A brother of New York Sen. Hillary Clinton and local Democrats who backed her unsuccessful presidential campaign socialized privately Monday with a top surrogate of the presumptive Republican presidential nominee, Arizona Sen. John McCain.

The private gathering featured Carly Fiorina, Mr. McCain’s top economic adviser, and took place at the Dunmore home of political consultant Jamie Brazil, a longtime friend of Mrs. Clinton’s family who has signed on as paid national director of Mr. McCain’s Citizens for McCain Coalition.

It sure sounds like some of the Clinton camp really want to see Obama loose in November. I guess they are laying the path for Hillary to become the next Lieberman.

McCain Touts His Economic Policy In New 3AM Ad.

Posted 4/3/08 at 9:02am by jamie

Here is his own 3am ad:

Pretty interesting coming from a man who's top economic adviser is considered one of the key culprits in the entire subprime mess.

Speaking of Phil Gramm, let's look at his employer:

The spiraling crisis in the credit and housing markets has kept Gramm in focus, fairly or not. His employer, UBS, revealed yesterday that investment losses tied to the U.S. housing market reached $37 billion over the last six months. For the last three months, UBS posted a $12 billion loss.

Gramm, UBS's vice chairman, said yesterday he was "totally unaware" of his bank's massive holdings of securities tied to subprime mortgages, but, he added, "I'm confident we'll recover."
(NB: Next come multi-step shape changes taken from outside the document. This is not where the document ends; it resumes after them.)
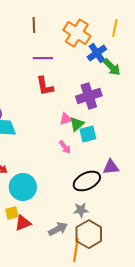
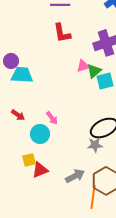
pink arrow: (65, 147) -> (52, 118), moved
cyan circle: (23, 187) -> (40, 134), size x0.7
gray star: (81, 210) -> (95, 145), moved

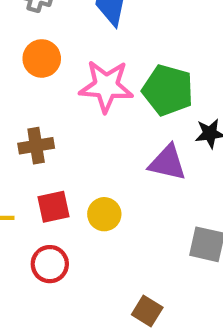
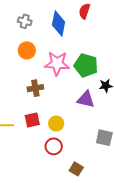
brown cross: (36, 146) -> (35, 88), moved
red circle: (50, 264) -> (54, 146), moved

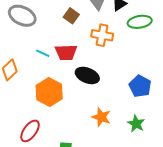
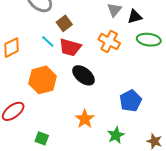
brown square: (71, 16) -> (64, 23), moved

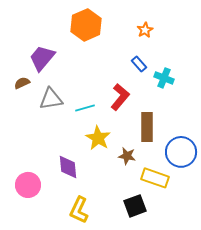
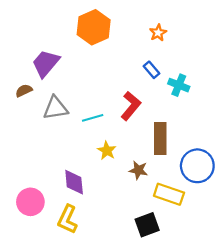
yellow star: (98, 138) -> (107, 151), size x0.7
yellow L-shape: (79, 210) -> (67, 219), moved

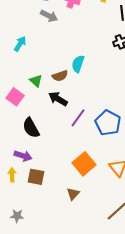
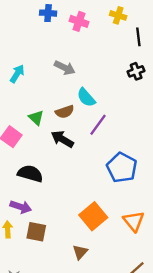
gray arrow: (49, 16) -> (65, 68), moved
cyan semicircle: (78, 64) -> (86, 97), turned -60
purple line: (78, 118) -> (98, 125), moved
black semicircle: (31, 128) -> (30, 174), turned 135

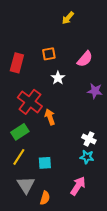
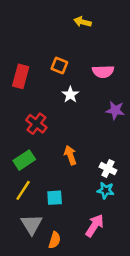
yellow arrow: (68, 18) -> (82, 22), turned 64
orange square: (49, 54) -> (59, 65), turned 32
pink semicircle: (85, 59) -> (103, 72), turned 48
red cross: (30, 102) -> (36, 124), size x0.7
orange arrow: (50, 117) -> (70, 155), moved

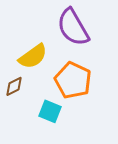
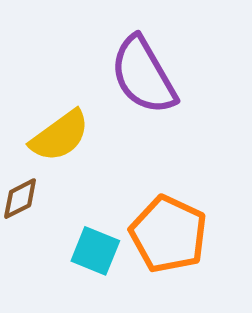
orange pentagon: (73, 80) -> (168, 234), moved

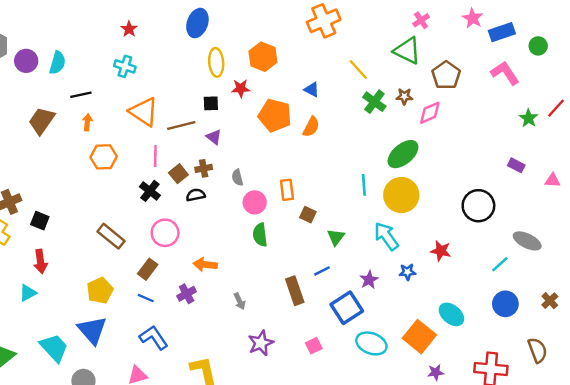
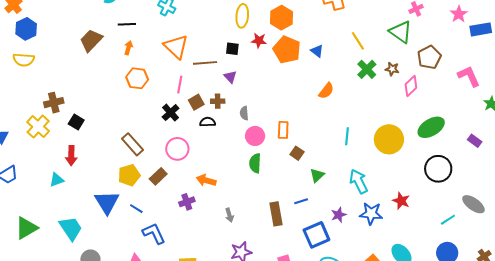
pink L-shape: (505, 73) -> (469, 76), moved
pink diamond: (430, 113) -> (411, 86), turned -30
orange pentagon: (275, 115) -> (287, 50), moved
orange semicircle: (311, 127) -> (326, 91), moved
green ellipse: (403, 154) -> (431, 127), moved
yellow circle: (401, 195) -> (389, 139), moved
blue star: (407, 272) -> (371, 214), size x1.6
yellow pentagon: (100, 290) -> (129, 175), moved
blue line: (146, 298) -> (136, 209), moved
blue triangle: (92, 330) -> (107, 202), moved

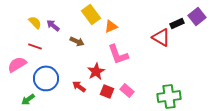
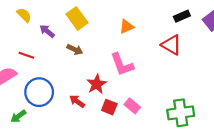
yellow rectangle: (91, 14) -> (77, 18), moved
yellow semicircle: (35, 22) -> (24, 15), moved
black rectangle: (177, 23) -> (182, 16), moved
orange triangle: (111, 26) -> (127, 26), moved

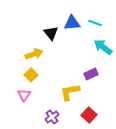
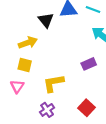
yellow square: (31, 75) -> (25, 65), turned -32
yellow L-shape: (70, 92) -> (53, 83), moved

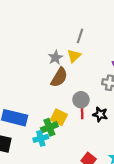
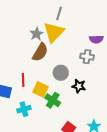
yellow triangle: (74, 56) -> (54, 32), size x1.6
red line: (82, 112) -> (23, 80), moved
green cross: (49, 127) -> (53, 100), moved, turned -35

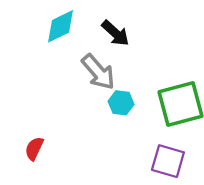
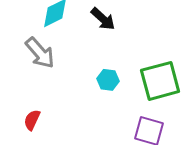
gray arrow: (98, 72) -> (40, 53), moved

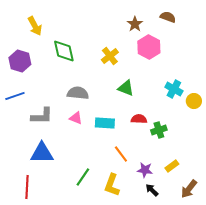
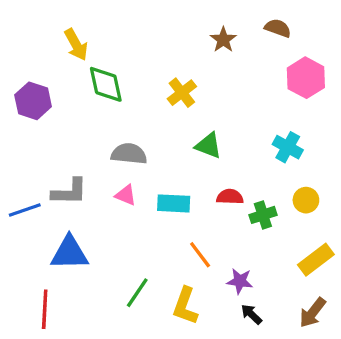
yellow arrow: (35, 26) -> (76, 45), moved
pink hexagon: (149, 47) -> (306, 78), moved
blue line: (15, 96) -> (25, 210), moved
yellow circle: (194, 101) -> (306, 200), moved
yellow rectangle: (172, 166) -> (316, 260), moved, size x1.5

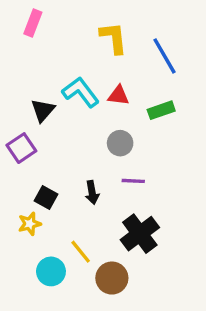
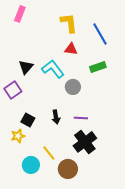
cyan L-shape: (81, 92) -> (53, 69), moved
red triangle: (118, 95) -> (71, 49), moved
purple line: (133, 181) -> (81, 118), moved

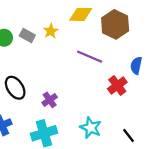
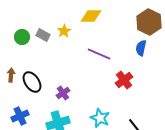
brown hexagon: (115, 24) -> (149, 22), moved
blue semicircle: (136, 66) -> (141, 48), moved

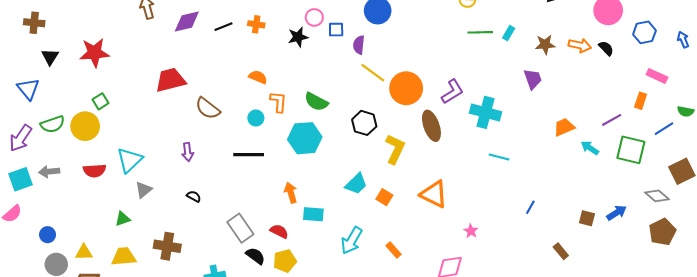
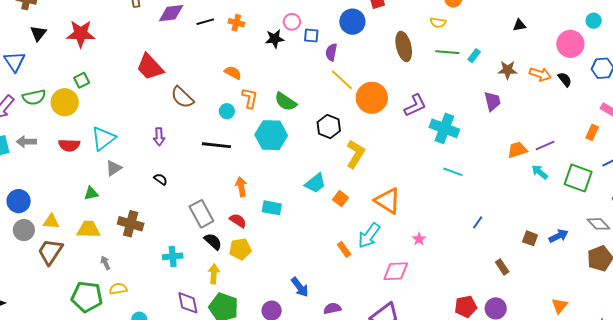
red trapezoid: (171, 80) -> (150, 67), turned -124
purple line: (612, 120) -> (545, 145), moved
brown ellipse: (431, 126) -> (404, 46), moved
orange arrow: (291, 193) -> (241, 187), moved
blue circle: (48, 235) -> (19, 201), size x1.5
cyan arrow: (352, 241) -> (369, 236), moved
So Gramm was "unaware" of where a majority of the income was generated from, for a company he helped run? For some reason I just can't buy that. Gramm is just like McCain - nothing more than a liar. They will both destroy our economy even more.

What Will McCain Economic Advisor Gramm Think?

Posted 3/29/08 at 9:38am by jamie

Phil Gramm is McCain's chief economic adviser and was one of the chief architects of the deregulation of the banking industry that helped get us into the mortgage crisis. Now George Bush is proposing sweeping new regulations of the banking industry to help prevent more problems. This appears to go strongly against Gramm's beliefs, as well as the neo-con belief of "smaller government" over all. It is going to be interesting to see how the neo-cons respond to this new proposal.

The Right And Wrong Of Krugman

Posted 3/24/08 at 8:54am by jamie

First the wrong:

On the Democratic side, it's somewhat disappointing that Barack Obama, whose campaign has understandably made a point of contrasting his early opposition to the Iraq war with Hillary Clinton's initial support, has tried to score a twofer by suggesting that the war, in addition to all its other costs, is responsible for our economic troubles.

The war is indeed a grotesque waste of resources, which will place huge long-run burdens on the American public. But it's just wrong to blame the war for our current economic mess: in the short run, wartime spending actually stimulates the economy. Remember, the lowest unemployment rate America has experienced over the last half-century came at the height of the Vietnam War.

Krugman would be right on this, if it was during the Vietnam war. He seems to forget that we now have this new "global economy". Most of our bullets are made in Israel, and now we got our planes being made in Europe. War doesn't benefit our economy the same way it used to. Basically we have outsourced the "benefits of war" to other nations.